## SOURCE PASSAGE
The outlawed ULFA and two other tribal militias are suspected of carrying out the attacks.

The latest deaths bring to more than 30 the number of people killed in rebel attacks in Assam in the past six days.

Twenty-six were members of the Hindi-speaking community. All three recent attacks occurred in the hill district of Karbi Anglong.

In the latest attack, armed rebels swooped down on the Rangmahal ghat village in Karbi Anglong and opened indiscriminate fire on Hindi-speaking households.

Two men, one woman and a child of a Hindi-speaking family were killed on the spot.

Senior police official SK Gogoi said the rebels had chosen Karbi Anglong because the presence of security forces was thin in this central hill district.

They were mostly deployed in the districts of Upper Assam where the rebels struck heavily earlier this year, he added.

Safe shelters

Mr Gogoi also told the BBC that Karbi Anglong was not affected by floods.

"The rebels were probably avoiding flood-affected districts so that they don't stand accused of disrupting relief," he said.

## COMPLETE THE FOLLOWING
1. In the report on the Assam attacks, what reason did the senior police official give for the rebels choosing Karbi Anglong?
2. Decide whether each statement agrees with the report on the Assam attacks, and give yes or no with the words of the report that settle it: (a) All three recent attacks took place in Karbi Anglong. (b) Karbi Anglong was hit by floods. (c) Four members of one Hindi-speaking family died in the latest attack.

## DATASET ROWS
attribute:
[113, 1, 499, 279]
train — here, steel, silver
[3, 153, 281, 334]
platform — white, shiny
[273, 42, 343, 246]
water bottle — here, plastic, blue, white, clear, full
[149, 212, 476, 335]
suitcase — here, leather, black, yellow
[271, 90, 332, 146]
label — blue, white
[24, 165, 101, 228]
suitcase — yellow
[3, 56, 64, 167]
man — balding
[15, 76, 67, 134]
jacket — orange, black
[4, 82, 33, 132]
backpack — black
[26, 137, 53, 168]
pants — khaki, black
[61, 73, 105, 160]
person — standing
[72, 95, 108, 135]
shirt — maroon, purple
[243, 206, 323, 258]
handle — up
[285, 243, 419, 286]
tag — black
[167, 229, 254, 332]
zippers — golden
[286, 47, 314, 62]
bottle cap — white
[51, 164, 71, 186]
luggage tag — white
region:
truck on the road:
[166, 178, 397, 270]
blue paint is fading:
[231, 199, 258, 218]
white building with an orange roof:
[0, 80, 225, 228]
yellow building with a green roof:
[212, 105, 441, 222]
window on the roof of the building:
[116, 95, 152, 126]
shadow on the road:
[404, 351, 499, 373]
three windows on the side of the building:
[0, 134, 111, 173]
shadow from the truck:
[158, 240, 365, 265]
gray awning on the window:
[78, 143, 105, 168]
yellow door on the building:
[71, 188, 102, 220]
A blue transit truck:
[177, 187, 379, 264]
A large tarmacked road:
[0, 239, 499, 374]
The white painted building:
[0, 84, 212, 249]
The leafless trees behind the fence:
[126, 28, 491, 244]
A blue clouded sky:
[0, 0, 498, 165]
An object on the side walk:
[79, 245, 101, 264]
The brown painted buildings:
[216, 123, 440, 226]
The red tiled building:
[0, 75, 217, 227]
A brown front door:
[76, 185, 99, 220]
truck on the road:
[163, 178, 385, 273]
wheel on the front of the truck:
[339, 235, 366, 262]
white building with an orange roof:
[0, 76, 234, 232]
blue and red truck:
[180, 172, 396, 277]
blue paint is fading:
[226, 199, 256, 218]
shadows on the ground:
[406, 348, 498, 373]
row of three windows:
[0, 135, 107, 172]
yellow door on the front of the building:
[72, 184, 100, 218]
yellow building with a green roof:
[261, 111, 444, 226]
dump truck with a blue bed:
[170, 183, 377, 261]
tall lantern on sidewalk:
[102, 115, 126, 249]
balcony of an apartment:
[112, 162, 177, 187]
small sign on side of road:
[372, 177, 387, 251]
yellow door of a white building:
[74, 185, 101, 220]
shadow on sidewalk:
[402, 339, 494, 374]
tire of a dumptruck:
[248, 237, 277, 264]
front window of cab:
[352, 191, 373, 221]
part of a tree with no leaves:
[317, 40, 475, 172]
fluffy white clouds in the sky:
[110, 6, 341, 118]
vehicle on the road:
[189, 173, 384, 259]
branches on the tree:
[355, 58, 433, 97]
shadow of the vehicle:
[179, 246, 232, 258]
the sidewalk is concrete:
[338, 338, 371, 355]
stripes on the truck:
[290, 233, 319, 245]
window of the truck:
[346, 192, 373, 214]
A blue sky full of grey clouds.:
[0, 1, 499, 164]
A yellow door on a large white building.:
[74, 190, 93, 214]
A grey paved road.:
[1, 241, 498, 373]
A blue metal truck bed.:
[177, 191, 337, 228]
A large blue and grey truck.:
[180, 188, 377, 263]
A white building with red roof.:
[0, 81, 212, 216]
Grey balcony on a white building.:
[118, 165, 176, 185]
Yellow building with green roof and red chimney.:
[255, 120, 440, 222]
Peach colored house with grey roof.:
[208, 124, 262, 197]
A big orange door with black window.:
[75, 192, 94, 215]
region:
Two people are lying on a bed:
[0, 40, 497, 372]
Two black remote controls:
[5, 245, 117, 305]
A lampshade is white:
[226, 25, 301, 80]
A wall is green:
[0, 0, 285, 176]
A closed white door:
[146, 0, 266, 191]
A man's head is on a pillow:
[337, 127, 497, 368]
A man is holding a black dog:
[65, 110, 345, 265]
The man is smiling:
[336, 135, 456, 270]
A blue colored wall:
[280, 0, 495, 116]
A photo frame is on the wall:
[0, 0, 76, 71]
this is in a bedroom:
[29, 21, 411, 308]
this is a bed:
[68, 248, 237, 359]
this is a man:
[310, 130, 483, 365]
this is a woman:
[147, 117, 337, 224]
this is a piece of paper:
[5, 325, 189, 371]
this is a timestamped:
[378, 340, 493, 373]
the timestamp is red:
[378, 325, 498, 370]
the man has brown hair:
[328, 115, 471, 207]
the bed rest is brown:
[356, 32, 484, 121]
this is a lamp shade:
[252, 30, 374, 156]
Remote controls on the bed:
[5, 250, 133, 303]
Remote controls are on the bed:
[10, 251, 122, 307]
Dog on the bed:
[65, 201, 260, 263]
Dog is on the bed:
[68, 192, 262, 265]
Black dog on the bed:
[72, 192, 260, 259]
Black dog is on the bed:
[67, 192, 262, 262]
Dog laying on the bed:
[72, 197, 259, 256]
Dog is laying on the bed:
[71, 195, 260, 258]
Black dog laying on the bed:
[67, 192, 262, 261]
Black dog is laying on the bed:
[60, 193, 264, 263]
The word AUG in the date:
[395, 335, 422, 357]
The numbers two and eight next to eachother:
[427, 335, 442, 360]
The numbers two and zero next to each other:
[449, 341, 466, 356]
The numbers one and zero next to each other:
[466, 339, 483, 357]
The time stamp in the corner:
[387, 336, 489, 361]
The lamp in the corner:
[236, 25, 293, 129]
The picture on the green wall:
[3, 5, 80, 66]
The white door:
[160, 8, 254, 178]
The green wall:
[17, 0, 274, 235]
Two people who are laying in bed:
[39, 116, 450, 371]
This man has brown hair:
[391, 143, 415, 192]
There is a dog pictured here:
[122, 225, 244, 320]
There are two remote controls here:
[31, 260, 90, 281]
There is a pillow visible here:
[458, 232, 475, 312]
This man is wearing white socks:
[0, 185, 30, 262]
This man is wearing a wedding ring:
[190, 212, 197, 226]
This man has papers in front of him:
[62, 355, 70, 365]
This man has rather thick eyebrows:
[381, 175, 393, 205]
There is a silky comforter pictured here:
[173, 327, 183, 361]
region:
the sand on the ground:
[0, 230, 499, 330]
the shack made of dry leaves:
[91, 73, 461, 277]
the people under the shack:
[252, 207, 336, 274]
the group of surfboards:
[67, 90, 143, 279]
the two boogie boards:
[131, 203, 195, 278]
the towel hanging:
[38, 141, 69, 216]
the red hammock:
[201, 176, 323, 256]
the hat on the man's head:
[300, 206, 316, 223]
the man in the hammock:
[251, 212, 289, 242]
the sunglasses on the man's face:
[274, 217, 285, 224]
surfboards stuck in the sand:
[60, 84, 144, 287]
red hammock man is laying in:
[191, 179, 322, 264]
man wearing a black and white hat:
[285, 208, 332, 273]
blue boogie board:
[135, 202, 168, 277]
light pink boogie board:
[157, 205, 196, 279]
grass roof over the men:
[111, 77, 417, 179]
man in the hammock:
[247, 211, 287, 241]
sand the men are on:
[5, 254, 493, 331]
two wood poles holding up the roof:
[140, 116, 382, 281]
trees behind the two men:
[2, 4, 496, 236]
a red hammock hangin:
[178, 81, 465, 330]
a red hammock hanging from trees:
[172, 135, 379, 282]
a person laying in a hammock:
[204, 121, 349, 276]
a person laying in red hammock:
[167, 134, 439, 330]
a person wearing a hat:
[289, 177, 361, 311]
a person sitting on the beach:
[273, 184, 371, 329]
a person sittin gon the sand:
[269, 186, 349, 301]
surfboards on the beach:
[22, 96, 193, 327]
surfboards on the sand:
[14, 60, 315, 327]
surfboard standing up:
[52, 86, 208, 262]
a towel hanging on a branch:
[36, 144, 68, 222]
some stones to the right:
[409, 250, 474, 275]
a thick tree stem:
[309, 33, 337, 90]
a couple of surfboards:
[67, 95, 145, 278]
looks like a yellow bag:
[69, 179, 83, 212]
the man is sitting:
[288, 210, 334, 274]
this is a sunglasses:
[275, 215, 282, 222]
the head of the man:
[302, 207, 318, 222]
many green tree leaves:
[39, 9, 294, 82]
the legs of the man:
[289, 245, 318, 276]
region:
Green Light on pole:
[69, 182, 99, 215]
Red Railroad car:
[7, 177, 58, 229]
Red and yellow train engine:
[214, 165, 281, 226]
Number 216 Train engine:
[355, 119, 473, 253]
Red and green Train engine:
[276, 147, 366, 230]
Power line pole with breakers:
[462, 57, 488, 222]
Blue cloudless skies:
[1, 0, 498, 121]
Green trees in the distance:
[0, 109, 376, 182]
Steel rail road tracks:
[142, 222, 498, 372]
...
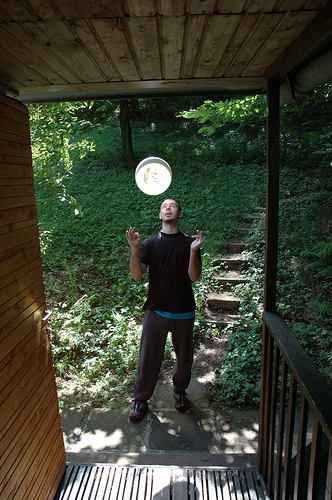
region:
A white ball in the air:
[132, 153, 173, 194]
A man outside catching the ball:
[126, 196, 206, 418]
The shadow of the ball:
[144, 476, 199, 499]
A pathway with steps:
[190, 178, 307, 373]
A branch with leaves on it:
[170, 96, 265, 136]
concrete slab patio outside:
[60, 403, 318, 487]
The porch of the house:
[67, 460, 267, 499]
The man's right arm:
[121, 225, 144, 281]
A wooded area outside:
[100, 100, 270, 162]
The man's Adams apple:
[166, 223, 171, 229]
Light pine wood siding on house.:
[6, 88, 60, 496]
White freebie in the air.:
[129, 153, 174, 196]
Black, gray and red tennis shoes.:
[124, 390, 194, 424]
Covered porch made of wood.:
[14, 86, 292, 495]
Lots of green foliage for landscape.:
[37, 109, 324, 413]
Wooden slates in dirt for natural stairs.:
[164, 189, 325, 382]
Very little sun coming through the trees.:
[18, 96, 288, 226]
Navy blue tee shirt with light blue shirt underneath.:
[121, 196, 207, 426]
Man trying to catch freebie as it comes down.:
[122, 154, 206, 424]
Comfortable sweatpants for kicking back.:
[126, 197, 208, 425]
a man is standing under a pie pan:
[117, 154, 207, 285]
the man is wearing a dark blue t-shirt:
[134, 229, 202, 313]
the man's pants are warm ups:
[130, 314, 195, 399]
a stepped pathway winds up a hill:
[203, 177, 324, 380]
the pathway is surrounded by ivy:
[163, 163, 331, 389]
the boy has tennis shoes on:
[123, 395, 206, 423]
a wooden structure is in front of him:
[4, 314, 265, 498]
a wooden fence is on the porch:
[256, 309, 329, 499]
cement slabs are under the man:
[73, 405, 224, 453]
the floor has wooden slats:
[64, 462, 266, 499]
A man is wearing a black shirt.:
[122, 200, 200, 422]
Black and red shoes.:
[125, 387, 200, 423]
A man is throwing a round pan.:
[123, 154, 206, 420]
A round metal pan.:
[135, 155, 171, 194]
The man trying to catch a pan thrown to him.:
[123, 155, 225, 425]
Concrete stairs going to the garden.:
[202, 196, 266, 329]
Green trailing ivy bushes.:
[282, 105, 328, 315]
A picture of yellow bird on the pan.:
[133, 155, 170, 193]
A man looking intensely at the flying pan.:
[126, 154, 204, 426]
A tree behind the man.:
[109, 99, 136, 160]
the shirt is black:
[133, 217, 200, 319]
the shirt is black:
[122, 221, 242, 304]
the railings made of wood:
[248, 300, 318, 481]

## TASK-BY-TASK OUTPUTS
1. He said the presence of security forces was thin in that central hill district.

2.
(a) Yes: "All three recent attacks occurred in the hill district of Karbi Anglong."
(b) No: "Karbi Anglong was not affected by floods."
(c) Yes: "Two men, one woman and a child of a Hindi-speaking family were killed on the spot."